Most of the cooling water is returned to its source and then re-used, according to the U.S. Geological Survey, which documents fresh- and saltwater use every five years. Since 1965 most water withdrawals have gone for thermo-electric power generation. In 2005 (2010 data is not available yet), that figure was 40 percent nationally.

But in Connecticut it’s 82 percent. Among freshwater withdrawals, 24 percent goes to power plants. Of the saltwater withdrawals here, 99 percent goes to power plants.

At Millstone, Unit 2 uses 450,000 gallons of water per minute, and Unit 3 uses twice that amount. Coal plants like that in Bridgeport, which also takes its water from Long Island Sound, withdraw nearly the same amount of water as nuclear plants per megawatt hour. Gas and oil plants — similar in their water needs — require less than nuclear and coal. Conventional plants, however, generally can use warmer water than nuclear plants because without radiation concerns, their safety systems are less critical.

EquiPower‘s natural gas-fired plant in Milford, for example, uses more than 2.5 million gallons of water each day, pulling 90 percent from the Housatonic River and the rest from the public water supply. It has no intake temperature cap, a spokesman said.

But the water use at EquiPower’s Lake Road natural gas plant in Killingly is zero. It’s air-cooled.

That’s one of the solutions environmental groups and others envision to limit water use. But it’s more expensive, as are other options including using reclaimed water such as wastewater. The groups also favor more stringent regulations for water intake as part of new cooling water standards the Environmental Protection Agency is formulating now.

“Optimizing the consumption, use and discharge of water represents a significant challenge for power generation facilities,” said Richard Breckenridge, a senior project manager with the Electric Power Research Institute. “It’s more than just changing one cooling source to another. It’s redesigning the entire power plant, so it becomes very cost prohibitive.”

To help find less expensive and less water-dependent power plant systems, this summer EPRI and Georgia Power opened a Water Research Center that is looking at solutions like wet and dry cooling hybrids and moisture recovery technology.

Other risks, too

As if warm water and lack of water haven’t produced enough hand-wringing at power plants this summer, scientists also are mindful that climate change includes sea level rise and increasingly violent storms. Millstone, literally at the water’s edge, has suffered storm-related power reductions over the years. MacManus said waves came over the seawall during Tropical Storm Irene, but water did not enter any buildings.

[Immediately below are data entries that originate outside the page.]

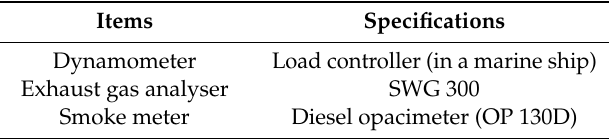
Table 2. Exhaust gas instruments.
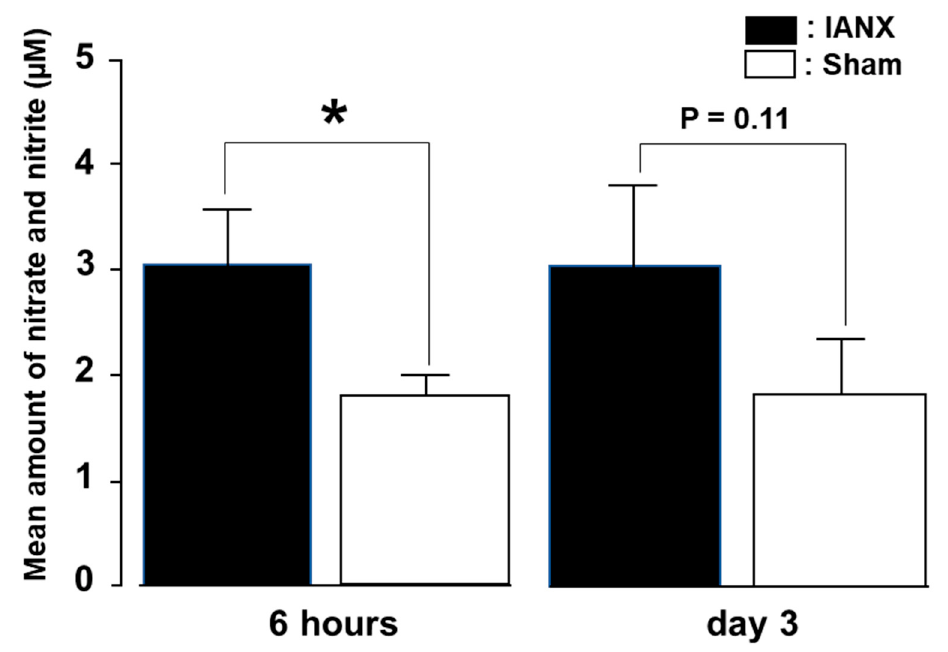
Figure 2. Nitrate and nitrite production in TG in sham and IANX rats. Quantitative analysis of nitrate and nitrite in TG at 6 h and on day 3 after IANX. *: p < 0.05. n = 4 in each group.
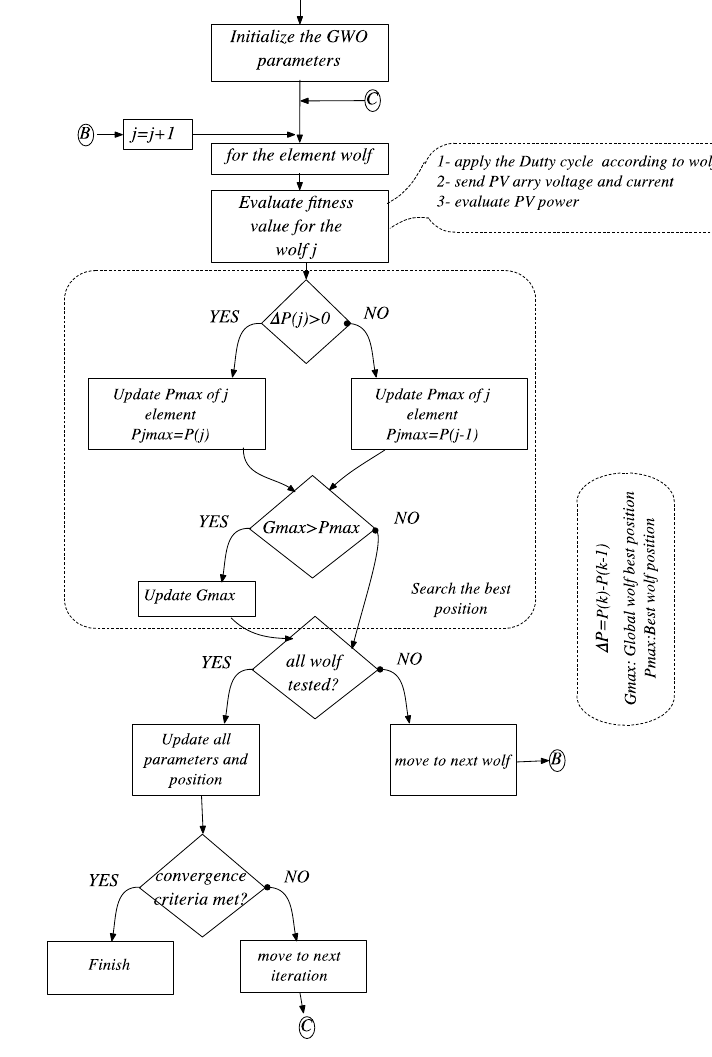
Figure 7. PSO and GWO algorithms flowchart.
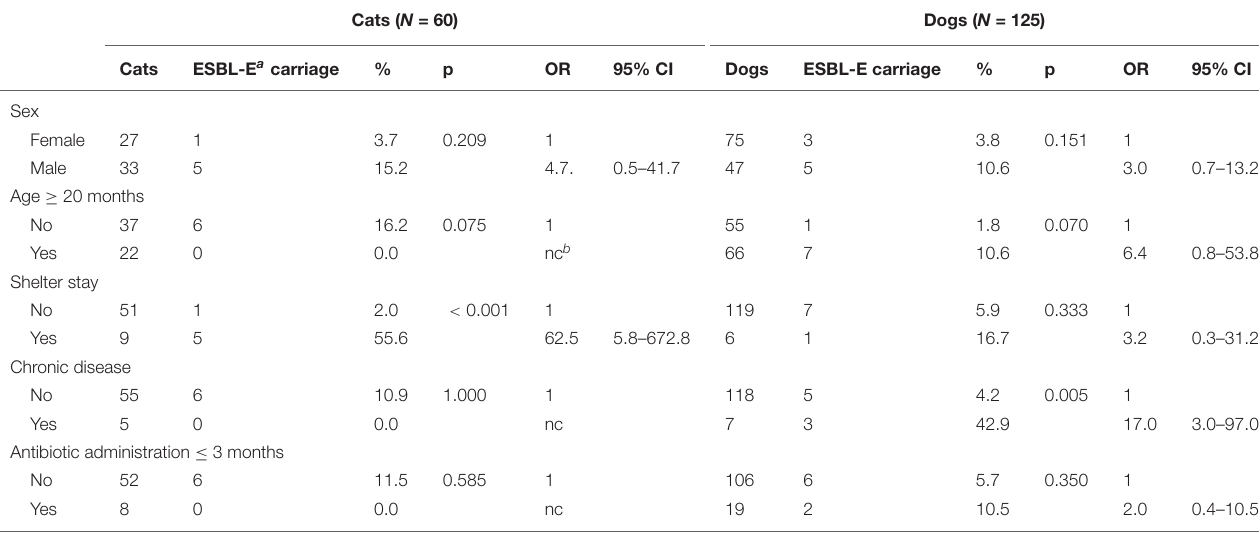
TABLE 1 | Risk factors for extended-spectrum beta-lactamase producing- Enterobacteriaceae rectal carriage in cats ( N = 60) and dogs ( N = 125) from Guadeloupe (French West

The NRC’s new chairwoman, Allison Macfarlane, has asked her staff to examine the effects of climate change on nuclear power plant operation.

But the industry bristles at the notion that it has ignored water issues. “It would be wrong to think that this is a sudden thing no one has ever thought about, no one has ever talked about,” said William Skaff, director of policy analysis at the Nuclear Energy Institute, the industry’s policy organization.

But others like John Rogers, co-manager of the energy and water project for the Union of Concerned Scientists, saw the Millstone shutdown and other incidents as wake-up calls.

“It’s clear that past energy choices in numerous instances are colliding with available water resources,” he said. “What this summer did was really underscore the potential for collision. In a lot of cases power plants got the water they needed. What we don’t know is who didn’t get the water.”